Community Service

Wantagh Boy Scout to honor veterans

Will install Vietnam memorial at Wantagh Park

Posted

A Wantagh Boy Scout is taking on one of the most extensive community service projects in recent memory as he works his way toward the Eagle rank.

Peter Dugan, 16, a sophomore at MacArthur High School, will be erecting a Vietnam veterans memorial at Wantagh Park, in addition to other work he has already completed. The monument will be made of black granite and include a symbolic quote and the POW/MIA symbol. There will be a fallen soldier statue on top.

Dugan and his nearly 25 volunteers spent the last two weekends of March preparing the site, adjacent to the administration building. They removed old wooden posts and installed new ones, along with stringing nautical rope from post to post.

The group also fixed up a shell walkway.

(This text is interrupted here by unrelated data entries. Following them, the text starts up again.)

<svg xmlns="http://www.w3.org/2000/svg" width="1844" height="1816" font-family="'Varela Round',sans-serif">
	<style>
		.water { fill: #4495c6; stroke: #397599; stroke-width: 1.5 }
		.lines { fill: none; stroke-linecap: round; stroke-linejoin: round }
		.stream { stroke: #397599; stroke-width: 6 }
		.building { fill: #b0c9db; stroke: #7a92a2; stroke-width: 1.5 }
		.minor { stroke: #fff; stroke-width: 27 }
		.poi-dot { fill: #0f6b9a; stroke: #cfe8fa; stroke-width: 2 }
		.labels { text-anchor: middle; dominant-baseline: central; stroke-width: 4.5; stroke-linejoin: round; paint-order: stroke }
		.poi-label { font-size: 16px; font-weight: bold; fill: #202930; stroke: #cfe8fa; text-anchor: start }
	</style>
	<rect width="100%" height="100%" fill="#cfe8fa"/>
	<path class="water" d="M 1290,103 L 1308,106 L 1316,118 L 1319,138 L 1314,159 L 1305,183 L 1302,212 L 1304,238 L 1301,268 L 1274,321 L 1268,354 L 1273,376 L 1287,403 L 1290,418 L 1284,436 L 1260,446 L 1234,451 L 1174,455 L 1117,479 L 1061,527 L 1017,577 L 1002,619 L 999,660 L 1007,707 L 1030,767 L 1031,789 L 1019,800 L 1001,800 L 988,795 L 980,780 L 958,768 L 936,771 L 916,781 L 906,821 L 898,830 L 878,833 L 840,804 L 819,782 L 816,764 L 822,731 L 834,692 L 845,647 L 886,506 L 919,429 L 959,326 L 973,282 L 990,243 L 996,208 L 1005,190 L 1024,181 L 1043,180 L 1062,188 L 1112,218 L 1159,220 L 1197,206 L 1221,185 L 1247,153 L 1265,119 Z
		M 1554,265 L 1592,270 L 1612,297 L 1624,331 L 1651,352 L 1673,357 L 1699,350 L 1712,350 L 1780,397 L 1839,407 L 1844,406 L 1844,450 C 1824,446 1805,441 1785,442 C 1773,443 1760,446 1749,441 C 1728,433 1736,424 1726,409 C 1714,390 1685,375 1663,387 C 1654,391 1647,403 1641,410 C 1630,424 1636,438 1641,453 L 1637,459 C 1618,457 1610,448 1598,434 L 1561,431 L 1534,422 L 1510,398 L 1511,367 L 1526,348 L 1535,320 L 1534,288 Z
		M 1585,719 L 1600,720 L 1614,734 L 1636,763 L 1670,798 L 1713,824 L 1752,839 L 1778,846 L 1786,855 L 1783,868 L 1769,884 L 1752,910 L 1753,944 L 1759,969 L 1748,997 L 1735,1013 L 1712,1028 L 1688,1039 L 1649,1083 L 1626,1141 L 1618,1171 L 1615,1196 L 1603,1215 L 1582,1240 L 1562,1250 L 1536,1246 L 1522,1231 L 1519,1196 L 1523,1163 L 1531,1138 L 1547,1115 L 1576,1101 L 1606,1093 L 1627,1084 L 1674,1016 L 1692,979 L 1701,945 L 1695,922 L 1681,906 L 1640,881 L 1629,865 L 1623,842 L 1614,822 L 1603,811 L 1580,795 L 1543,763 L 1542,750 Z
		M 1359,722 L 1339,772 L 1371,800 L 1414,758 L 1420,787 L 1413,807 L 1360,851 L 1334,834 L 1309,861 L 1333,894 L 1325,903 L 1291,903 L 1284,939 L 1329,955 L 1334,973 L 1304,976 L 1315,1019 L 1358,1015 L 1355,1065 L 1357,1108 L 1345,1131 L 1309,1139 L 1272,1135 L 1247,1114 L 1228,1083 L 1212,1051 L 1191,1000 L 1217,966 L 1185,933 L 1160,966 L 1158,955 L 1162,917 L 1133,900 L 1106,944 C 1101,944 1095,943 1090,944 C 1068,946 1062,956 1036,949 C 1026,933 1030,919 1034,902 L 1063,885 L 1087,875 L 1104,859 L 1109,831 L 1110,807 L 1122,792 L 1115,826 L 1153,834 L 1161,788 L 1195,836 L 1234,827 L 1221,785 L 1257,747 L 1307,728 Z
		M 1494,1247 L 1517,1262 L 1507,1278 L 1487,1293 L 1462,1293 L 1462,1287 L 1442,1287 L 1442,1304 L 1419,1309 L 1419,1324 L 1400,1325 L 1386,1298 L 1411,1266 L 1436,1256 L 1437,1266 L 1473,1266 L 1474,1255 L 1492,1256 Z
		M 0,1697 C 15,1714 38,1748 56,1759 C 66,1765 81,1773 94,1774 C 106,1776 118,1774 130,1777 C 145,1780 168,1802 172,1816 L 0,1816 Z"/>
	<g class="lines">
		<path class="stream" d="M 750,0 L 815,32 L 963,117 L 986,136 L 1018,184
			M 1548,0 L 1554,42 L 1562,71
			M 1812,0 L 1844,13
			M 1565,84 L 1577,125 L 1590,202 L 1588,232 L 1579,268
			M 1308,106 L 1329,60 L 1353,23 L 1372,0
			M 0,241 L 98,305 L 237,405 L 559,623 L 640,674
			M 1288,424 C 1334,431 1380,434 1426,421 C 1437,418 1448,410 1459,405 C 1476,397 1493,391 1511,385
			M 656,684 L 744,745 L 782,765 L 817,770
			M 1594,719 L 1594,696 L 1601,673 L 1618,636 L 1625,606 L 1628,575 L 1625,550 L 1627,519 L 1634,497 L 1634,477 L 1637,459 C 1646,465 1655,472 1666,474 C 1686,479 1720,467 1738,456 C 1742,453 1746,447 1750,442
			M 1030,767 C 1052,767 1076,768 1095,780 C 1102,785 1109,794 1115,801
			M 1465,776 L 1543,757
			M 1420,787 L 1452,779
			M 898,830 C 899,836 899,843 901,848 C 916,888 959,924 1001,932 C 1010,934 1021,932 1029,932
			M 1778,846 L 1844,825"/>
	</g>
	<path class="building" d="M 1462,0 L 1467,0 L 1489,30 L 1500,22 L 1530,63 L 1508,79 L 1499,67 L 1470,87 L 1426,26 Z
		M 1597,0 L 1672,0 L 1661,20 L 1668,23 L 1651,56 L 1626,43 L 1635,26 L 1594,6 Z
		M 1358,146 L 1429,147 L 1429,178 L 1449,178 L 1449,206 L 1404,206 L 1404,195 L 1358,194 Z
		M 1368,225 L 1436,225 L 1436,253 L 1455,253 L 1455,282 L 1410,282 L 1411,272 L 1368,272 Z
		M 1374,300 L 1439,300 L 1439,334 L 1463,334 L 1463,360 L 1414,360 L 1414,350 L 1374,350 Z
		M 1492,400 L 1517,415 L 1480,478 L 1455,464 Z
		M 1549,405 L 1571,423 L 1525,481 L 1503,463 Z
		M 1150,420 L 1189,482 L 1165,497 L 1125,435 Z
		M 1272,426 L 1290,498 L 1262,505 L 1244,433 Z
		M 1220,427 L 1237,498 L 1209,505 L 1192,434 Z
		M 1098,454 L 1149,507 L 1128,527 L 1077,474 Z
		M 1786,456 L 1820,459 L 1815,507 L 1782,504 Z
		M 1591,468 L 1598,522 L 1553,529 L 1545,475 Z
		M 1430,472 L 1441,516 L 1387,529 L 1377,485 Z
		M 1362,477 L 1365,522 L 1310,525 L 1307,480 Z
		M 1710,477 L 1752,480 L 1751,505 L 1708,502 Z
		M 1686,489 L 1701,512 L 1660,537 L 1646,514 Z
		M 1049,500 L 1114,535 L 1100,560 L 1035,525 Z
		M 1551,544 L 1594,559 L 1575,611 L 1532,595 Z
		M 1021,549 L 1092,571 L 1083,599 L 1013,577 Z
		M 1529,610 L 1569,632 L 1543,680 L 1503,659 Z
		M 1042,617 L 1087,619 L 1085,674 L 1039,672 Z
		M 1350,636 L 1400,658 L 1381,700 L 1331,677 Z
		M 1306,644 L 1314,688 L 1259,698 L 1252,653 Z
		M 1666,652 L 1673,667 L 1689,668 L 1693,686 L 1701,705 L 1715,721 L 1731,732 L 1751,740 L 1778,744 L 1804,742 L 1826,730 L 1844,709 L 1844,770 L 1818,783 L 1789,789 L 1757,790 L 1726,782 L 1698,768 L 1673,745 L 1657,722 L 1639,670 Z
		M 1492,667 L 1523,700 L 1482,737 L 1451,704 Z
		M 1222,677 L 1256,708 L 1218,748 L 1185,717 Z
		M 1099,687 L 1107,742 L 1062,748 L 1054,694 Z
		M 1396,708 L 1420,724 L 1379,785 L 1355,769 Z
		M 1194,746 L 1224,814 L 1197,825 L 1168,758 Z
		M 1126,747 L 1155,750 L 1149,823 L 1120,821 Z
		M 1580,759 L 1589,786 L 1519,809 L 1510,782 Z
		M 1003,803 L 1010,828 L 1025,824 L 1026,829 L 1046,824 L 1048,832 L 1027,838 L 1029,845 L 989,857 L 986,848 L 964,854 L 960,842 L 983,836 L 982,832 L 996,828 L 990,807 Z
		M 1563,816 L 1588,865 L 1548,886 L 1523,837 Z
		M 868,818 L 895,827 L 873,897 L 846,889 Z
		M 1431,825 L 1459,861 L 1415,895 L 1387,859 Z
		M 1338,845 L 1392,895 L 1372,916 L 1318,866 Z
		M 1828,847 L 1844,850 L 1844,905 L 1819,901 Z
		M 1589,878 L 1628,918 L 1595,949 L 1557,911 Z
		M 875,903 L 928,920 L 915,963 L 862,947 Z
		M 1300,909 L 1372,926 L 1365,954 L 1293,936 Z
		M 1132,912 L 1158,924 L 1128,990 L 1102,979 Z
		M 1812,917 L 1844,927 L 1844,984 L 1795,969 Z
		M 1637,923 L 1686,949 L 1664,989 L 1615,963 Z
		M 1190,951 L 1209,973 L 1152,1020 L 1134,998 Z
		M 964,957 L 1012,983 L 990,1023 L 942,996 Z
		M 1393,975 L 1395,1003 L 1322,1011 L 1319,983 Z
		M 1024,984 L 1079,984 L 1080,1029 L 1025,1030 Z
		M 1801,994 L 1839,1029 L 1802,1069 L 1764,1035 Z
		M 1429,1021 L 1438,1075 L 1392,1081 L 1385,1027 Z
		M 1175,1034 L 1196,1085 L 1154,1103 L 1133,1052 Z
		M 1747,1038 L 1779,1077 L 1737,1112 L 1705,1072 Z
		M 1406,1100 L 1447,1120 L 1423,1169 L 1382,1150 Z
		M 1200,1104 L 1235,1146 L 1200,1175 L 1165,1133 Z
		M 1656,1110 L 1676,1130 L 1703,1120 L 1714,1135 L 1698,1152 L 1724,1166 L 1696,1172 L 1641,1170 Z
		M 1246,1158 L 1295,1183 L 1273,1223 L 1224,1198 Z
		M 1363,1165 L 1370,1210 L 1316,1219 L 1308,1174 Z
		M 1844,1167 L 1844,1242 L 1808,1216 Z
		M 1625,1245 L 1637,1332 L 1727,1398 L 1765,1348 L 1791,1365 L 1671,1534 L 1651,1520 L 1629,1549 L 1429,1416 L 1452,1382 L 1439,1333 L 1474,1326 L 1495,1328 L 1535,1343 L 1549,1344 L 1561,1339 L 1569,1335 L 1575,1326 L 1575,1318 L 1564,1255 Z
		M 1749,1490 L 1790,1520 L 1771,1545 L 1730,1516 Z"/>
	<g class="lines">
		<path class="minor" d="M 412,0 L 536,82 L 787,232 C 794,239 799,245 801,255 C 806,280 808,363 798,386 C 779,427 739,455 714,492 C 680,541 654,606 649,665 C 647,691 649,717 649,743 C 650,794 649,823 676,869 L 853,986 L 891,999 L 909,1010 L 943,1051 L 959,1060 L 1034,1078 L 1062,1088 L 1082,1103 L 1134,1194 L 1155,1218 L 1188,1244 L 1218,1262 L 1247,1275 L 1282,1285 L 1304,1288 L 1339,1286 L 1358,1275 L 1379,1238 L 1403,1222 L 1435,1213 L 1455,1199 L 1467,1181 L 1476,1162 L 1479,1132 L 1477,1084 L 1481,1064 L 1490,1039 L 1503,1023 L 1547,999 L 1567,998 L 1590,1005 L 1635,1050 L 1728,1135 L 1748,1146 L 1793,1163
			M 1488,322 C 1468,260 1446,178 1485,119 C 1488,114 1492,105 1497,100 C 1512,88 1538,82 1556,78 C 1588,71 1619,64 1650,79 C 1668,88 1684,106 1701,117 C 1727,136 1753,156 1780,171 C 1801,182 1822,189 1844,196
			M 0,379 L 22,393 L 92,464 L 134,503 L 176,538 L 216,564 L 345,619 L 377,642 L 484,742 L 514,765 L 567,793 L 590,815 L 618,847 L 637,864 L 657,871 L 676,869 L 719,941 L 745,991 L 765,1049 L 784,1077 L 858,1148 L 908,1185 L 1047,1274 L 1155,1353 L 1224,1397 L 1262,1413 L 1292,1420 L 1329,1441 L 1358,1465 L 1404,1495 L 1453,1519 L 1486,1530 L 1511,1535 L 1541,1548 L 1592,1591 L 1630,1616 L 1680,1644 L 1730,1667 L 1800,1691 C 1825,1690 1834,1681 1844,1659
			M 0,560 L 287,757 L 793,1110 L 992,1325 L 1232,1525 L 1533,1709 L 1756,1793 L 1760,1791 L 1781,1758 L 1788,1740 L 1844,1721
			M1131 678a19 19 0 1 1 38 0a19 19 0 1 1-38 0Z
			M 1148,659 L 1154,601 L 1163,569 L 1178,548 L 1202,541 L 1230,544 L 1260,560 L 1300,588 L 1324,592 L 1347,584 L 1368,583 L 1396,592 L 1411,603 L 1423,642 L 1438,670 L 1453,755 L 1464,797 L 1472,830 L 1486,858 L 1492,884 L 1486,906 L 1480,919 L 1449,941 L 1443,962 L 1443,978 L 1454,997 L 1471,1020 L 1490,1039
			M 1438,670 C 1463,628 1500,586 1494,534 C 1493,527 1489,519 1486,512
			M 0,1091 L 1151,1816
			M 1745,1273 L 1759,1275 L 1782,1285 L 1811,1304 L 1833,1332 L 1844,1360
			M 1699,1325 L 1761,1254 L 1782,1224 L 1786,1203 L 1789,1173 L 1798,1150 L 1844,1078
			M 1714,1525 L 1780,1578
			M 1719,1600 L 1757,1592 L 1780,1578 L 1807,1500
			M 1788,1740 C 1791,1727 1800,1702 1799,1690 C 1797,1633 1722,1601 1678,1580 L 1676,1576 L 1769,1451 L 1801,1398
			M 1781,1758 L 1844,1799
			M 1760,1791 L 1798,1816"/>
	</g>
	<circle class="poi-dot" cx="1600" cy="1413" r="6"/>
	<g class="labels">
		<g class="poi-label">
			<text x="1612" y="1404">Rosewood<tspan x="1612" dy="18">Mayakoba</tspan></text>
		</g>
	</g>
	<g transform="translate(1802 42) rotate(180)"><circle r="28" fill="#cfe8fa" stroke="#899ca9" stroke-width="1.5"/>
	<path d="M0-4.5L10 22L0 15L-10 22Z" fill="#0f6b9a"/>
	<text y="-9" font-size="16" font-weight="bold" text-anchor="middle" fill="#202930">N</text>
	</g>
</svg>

They cleaned all the shells, put down new ones and leveled the path. Later this month, he plans to have the monument installed. Because it will weigh about a ton, a crane will likely be needed.

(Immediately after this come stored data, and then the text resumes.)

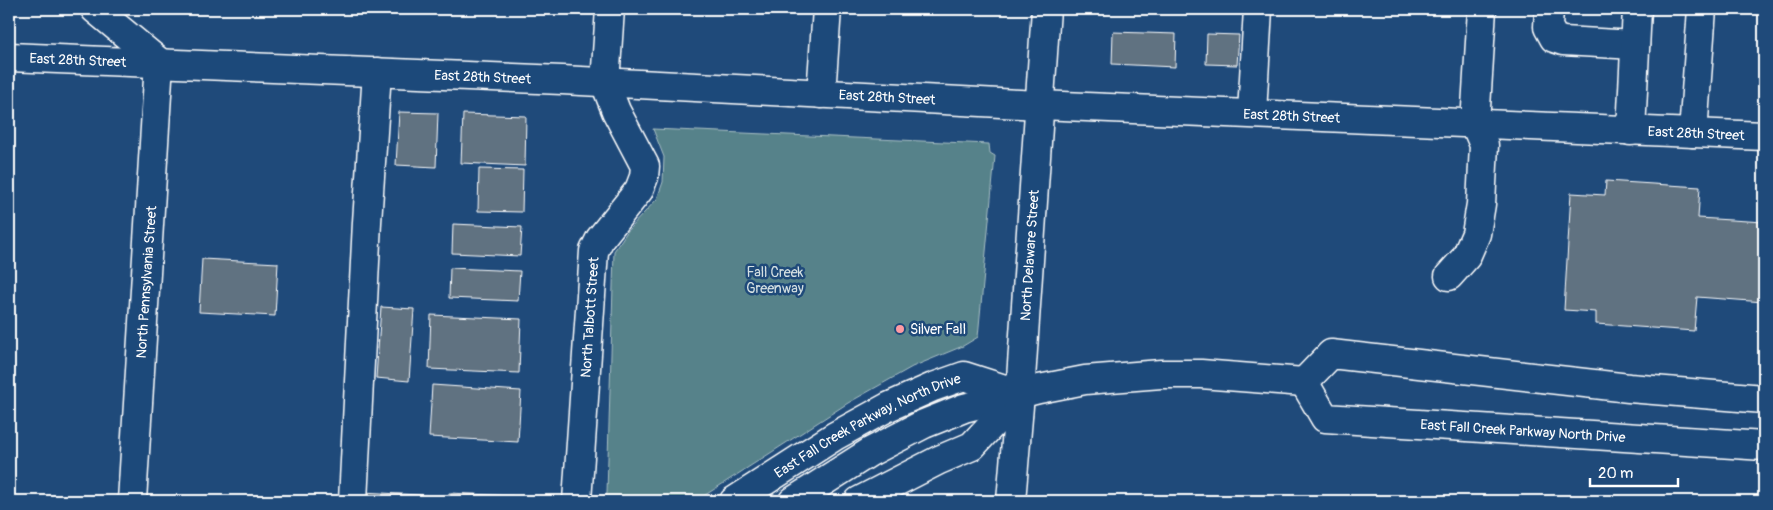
<svg xmlns="http://www.w3.org/2000/svg" width="1773" height="510" font-family="Pangolin,sans-serif">
<rect width="100%" height="100%" fill="#1f4a7a"/>
<filter id="ink" filterUnits="userSpaceOnUse"><feTurbulence type="fractalNoise" baseFrequency=".02" numOctaves="2"/><feDisplacementMap in="SourceGraphic" scale="10" xChannelSelector="R" yChannelSelector="G"/><feConvolveMatrix kernelMatrix="1 2 1 2 8 2 1 2 1" color-interpolation-filters="sRGB"/></filter>
<g filter="url(#ink)">
<path fill="#56828a" stroke="#aac0c4" d="M653,129L989,144L990,153L995,156L978,337L963,346L912,367L848,403L696,501H605L607,493L614,251L629,229L657,199L663,182L664,157Z"/>
<g fill="#607281" stroke="#fff">
<path d="M1113,32L1176,34L1175,67L1112,64Z"/>
<path d="M1207,34L1239,35L1237,65L1206,64Z"/>
<path d="M399,112L438,113L436,167L396,165Z"/>
<path d="M463,114L526,116L525,166L461,163Z"/>
<path d="M479,169L523,170L522,212L478,211Z"/>
<path d="M1606,181L1700,187L1698,218L1764,222V302L1697,297L1694,331L1596,324V312L1564,310L1571,193L1605,195Z"/>
<path d="M453,224L522,227L520,256L452,253Z"/>
<path d="M202,259L278,263L275,316L199,312Z"/>
<path d="M450,268L520,271L518,301L449,298Z"/>
<path d="M381,307L414,309L409,381L376,378Z"/>
<path d="M431,315L521,319L519,373L429,369Z"/>
<path d="M432,385L521,391L518,442L429,437Z"/>
<path d="M362,492L438,496V501H361Z"/>
<path d="M449,493L513,496V501H449Z"/>
</g>
<g fill="none" stroke-linecap="round" stroke-linejoin="round">
<g stroke="#fff" stroke-width="31">
<g id="minor">
<path d="M95,9L159,62L132,501"/>
<path d="M1549,9L1548,27L1554,38L1563,41L1635,45"/>
<path id="s1" d="M9,57L562,80L1040,105L1764,136"/>
<path d="M821,94L827,9"/>
<path d="M1252,113L1258,9"/>
<path d="M1631,131L1637,9"/>
<path d="M1693,133L1702,9"/>
<path d="M1449,276L1466,257L1476,234L1481,204L1484,145L1475,124L1482,9"/>
<path id="s2" d="M1020,394L1046,9"/>
<path d="M353,501L367,222L377,72"/>
<path id="s3" d="M577,501L594,251L600,239L639,190L644,177L645,166L616,111L605,83L610,9"/>
</g>
</g>
<g stroke="#fff" stroke-width="31">
<g id="major">
<path id="s4" d="M1304,382L1325,418L1764,446"/>
<path d="M1304,382L1331,354L1629,388L1764,399"/>
<path id="s5" d="M734,501L835,436L888,407L933,387L964,376L1020,394"/>
<path d="M793,501L870,452L924,424L964,408L1039,389L1085,380L1161,374H1201L1304,382"/>
<path d="M859,501L939,460L972,446L1020,394"/>
<path d="M1011,501L1020,394"/>
</g>
</g>
<use href="#minor" stroke="#1f4a7a" stroke-width="28"/>
<use href="#major" stroke="#1f4a7a" stroke-width="28"/>
</g>
</g>
<circle fill="#ff9aa2" stroke="#1f4a7a" stroke-width="2" cx="900" cy="329" r="5"/>
<g text-anchor="middle" stroke-width="5" stroke-linejoin="round" paint-order="stroke">
<g font-size="14" fill="#fff" stroke="#1f4a7a">
<text dy="5" stroke="none"><textPath href="#s1" startOffset="69">East 28th Street</textPath></text>
<text dy="5" stroke="none"><textPath href="#s1" startOffset="474">East 28th Street</textPath></text>
<text dy="5" stroke="none"><textPath href="#s1" startOffset="879">East 28th Street</textPath></text>
<text dy="5" stroke="none"><textPath href="#s1" startOffset="1284">East 28th Street</textPath></text>
<text dy="5" stroke="none"><textPath href="#s1" startOffset="1689">East 28th Street</textPath></text>
<text dy="5" stroke="none"><textPath href="#s2" startOffset="139">North Delaware Street</textPath></text>
<text transform="translate(146 282) rotate(-86)" y="5">North Pennsylvania Street</text>
<text dy="5" stroke="none"><textPath href="#s3" startOffset="184">North Talbott Street</textPath></text>
<text dy="5" stroke="none"><textPath href="#s5" startOffset="154">East Fall Creek Parkway, North Drive</textPath></text>
<text dy="5" stroke="none"><textPath href="#s4" startOffset="240">East Fall Creek Parkway North Drive</textPath></text>
</g>
<g font-size="14" fill="#d5e0e2" stroke="#1f4a7a">
<text x="775" y="277">Fall Creek<tspan x="775" dy="16">Greenway</tspan></text>
</g>
<g font-size="14" fill="#fff" stroke="#1f4a7a" text-anchor="start">
<text x="910" y="334">Silver Fall</text>
</g>
</g>
<rect width="1773" height="510" fill="none" stroke="#1f4a7a" stroke-width="30"/>
<rect x="15" y="15" width="1743" height="480" fill="none" stroke="#fff" stroke-width="2" filter="url(#ink)"/>
<path d="M1590 478v8h88v-8" fill="none" stroke="#ffffff" stroke-width="2.5"/>
<text x="1598" y="478" font-size="15" fill="#ffffff" stroke="#1f4a7a" stroke-width="4" paint-order="stroke">20 m</text>
</svg>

Dugan had to raise nearly $8,000 for his project. At a Tony Orlando concert for veterans last summer at Eisenhower Park, he sold wristbands and car magnets. When the veterans learned what he was selling for, they were happy to chip in, he said.

Last June he held a car wash at East Broadway Elementary School, and in June did a bake sale at Grace Episcopal Church in Massapequa.

“It’s probably one of the largest fundraisers our troop has ever had,” said Scoutmaster Mark Elkin, of Troop 689, which is based in Seaford. “That’s a mammoth amount of money for a single scout to raise.”

In order to become an Eagle Scout, the highest honor in Scouting, a boy must complete a community service project, in addition to earning a minimum of 21 merit badges and other requirements. Dugan has been in the scouts since first grade, when he was a member of Cub Scout Pack 689.

He said he chose to do a project that honored veterans for his grandfather, who served two tours in Vietnam. “He’s just touched by it,” Dugan said. “He’s speechless.”

Dugan said that the project has been in the works since last January, and it was approved by Scout leaders in May. This May, he hopes to submit his project book, then appear before an Eagle Board of Review in anticipation of a Court of Honor ceremony in 2016.

He said completing work would not have been possible without the help of his volunteers, mostly other members of his troop. Dugan helped several scouts with their Eagle projects in the past, and many came back to return the favor.

A community service project requires a lot of planning, he explained, from fundraising, to getting necessary approvals, to assigning tasks to his volunteers. “Organization skills are definitely key to this,” he said. “Hard work will always pay off.”